1.9 As part of a consultation process, the Division sought guidance from the Federal. Attorney General’s Department and the Department of Foreign Affairs as to the ramifications any abrogation or limiting of the rule may have in overseas countries. The Commission would like to thank Ms Alison Pert, and Messrs Owen James and Henry Burinester of the Attorney General’s Department for their help in this respect.

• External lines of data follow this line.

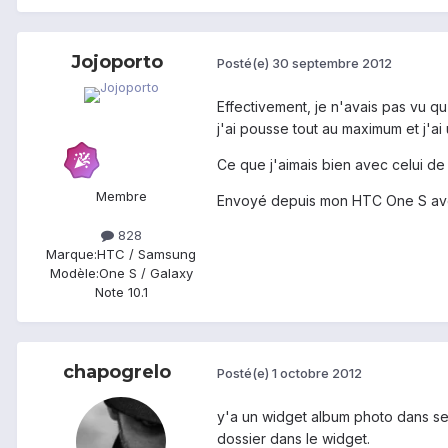
Jojoporto
Posté(e)
30 septembre 2012
Effectivement, je n'avais pas vu qu'
j'ai pousse tout au maximum et j'a
Ce que j'aimais bien avec celui de
Membre
Envoyé depuis mon HTC One S av
828
Marque:
HTC / Samsung
Modèle:
One S / Galaxy
Note 10.1
chapogrelo
Posté(e)
1 octobre 2012
y'a un widget album photo dans sen
dossier dans le widget.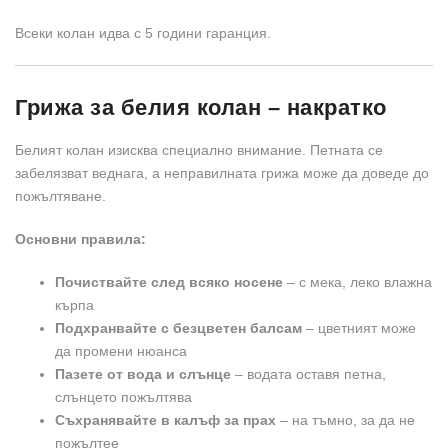
Всеки колан идва с 5 години гаранция.
Грижа за белия колан – накратко
Белият колан изисква специално внимание. Петната се
забелязват веднага, а неправилната грижа може да доведе до
пожълтяване.
Основни правила:
Почиствайте след всяко носене
– с мека, леко влажна
кърпа
Подхранвайте с безцветен балсам
– цветният може
да промени нюанса
Пазете от вода и слънце
– водата оставя петна,
слънцето пожълтява
Съхранявайте в калъф за прах
– на тъмно, за да не
пожълтее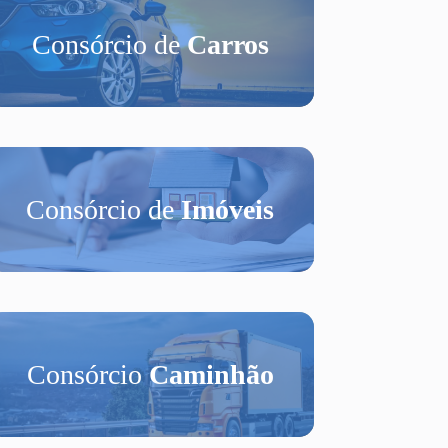
Consórcio de
Carros
Consórcio de
Imóveis
Consórcio
Caminhão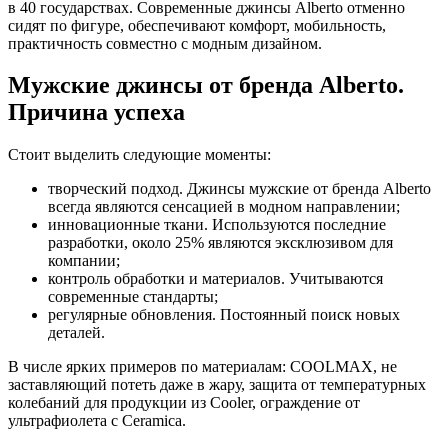
в 40 государствах. Современные джинсы Alberto отменно
сидят по фигуре, обеспечивают комфорт, мобильность,
практичность совместно с модным дизайном.
Мужские джинсы от бренда Alberto.
Причина успеха
Стоит выделить следующие моменты:
творческий подход. Джинсы мужские от бренда Alberto
всегда являются сенсацией в модном направлении;
инновационные ткани. Используются последние
разработки, около 25% являются эксклюзивом для
компании;
контроль обработки и материалов. Учитываются
современные стандарты;
регулярные обновления. Постоянный поиск новых
деталей.
В числе ярких примеров по материалам: COOLMAX, не
заставляющий потеть даже в жару, защита от температурных
колебаний для продукции из Cooler, ограждение от
ультрафиолета с Ceramica.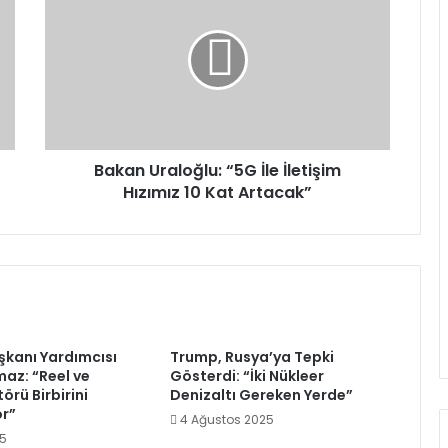
Uraloğlu:
“5G
İle
İletişim
Hızımız
10
Kat
Artacak”
Bakan Uraloğlu: “5G İle İletişim
Hızımız 10 Kat Artacak”
kanı Yardımcısı
Trump, Rusya’ya Tepki
maz: “Reel ve
Gösterdi: “İki Nükleer
örü Birbirini
Denizaltı Gereken Yerde”
r”
4 Ağustos 2025
25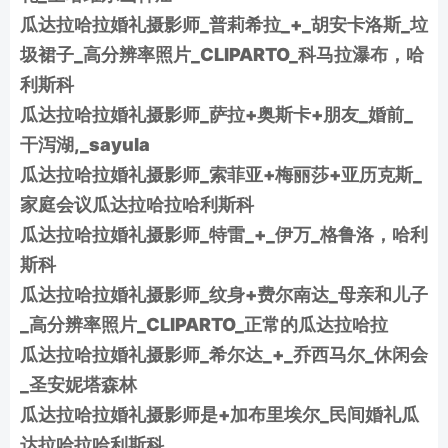
瓜达拉哈拉婚礼摄影师_普莉希拉_+_胡安卡洛斯_垃
圾裙子_高分辨率照片_CLIPARTO_科马拉瀑布，哈
利斯科
瓜达拉哈拉婚礼摄影师_萨拉+奥斯卡+朋友_婚前_
干泻湖,_sayula
瓜达拉哈拉婚礼摄影师_索菲亚+梅丽莎+亚历克斯_
家庭会议瓜达拉哈拉哈利斯科
瓜达拉哈拉婚礼摄影师_特雷_+_伊万_格鲁洛，哈利
斯科
瓜达拉哈拉婚礼摄影师_纹身+费尔南达_母亲和儿子
_高分辨率照片_CLIPARTO_正常的瓜达拉哈拉
瓜达拉哈拉婚礼摄影师_希尔达_+_乔西马尔_休闲会
_圣安妮塔森林
瓜达拉哈拉婚礼摄影师是+加布里埃尔_民间婚礼瓜
达拉哈拉哈利斯科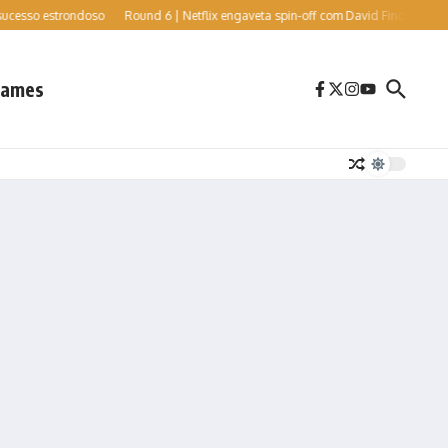
 estrondoso
Round 6 | Netflix engaveta spin-off com David Fincher e Cate Blanche
ames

1.10 The Report will, in the succeeding section, describe the existing state of the law both in New South Wales and other parts of the common law world. Consideration will then be given to the reasons which have been advanced for the continued acceptance of the rule, followed by a discussion of the criticisms levelled at the rule and the arguments supporting its abolition. The Report concludes with a proposal for a legislative amendment to abrogate the rule. Chapters 2 and 3 of the report give an outline of the current law in New South Wales and overseas, based on the Mozambique principle. Chapter 4 sets out some of the exceptions to the rule, while Chapters 5 and 6 examine the various arguments for and against its retention. Chapter 7 comments on the implications the new cross vesting legislation has for the reference. Finally Chapter 8 considers the application of the particular reforms proposed. Appendix A contains draft legislation to implement our proposals: we are grateful to Mr D R Murphy QC, Parliamentary Counsel, for his assistance in preparing this legislation.

FOOTNOTES

1. [1893] AC 602.

2. The rule was partially abrogated in the United Kingdom by s30(1) of the Civil Jurisdictions and Judgments Act 1982.

3. See Chapter 2, footnote 11.

4. See M C Pryles, ‘Judicial Darkness on the Oceanic Sun’ (1988) 62 ALJ. 389.

5. Voth v Manildra Flour Mills Pt.v Ltd, 7 August 1989 (special leave granted: see [1989] 14 Leg Rep SL 1.

6. Bankinvest AG v Seabrook (1988) 14 NSWLR 711.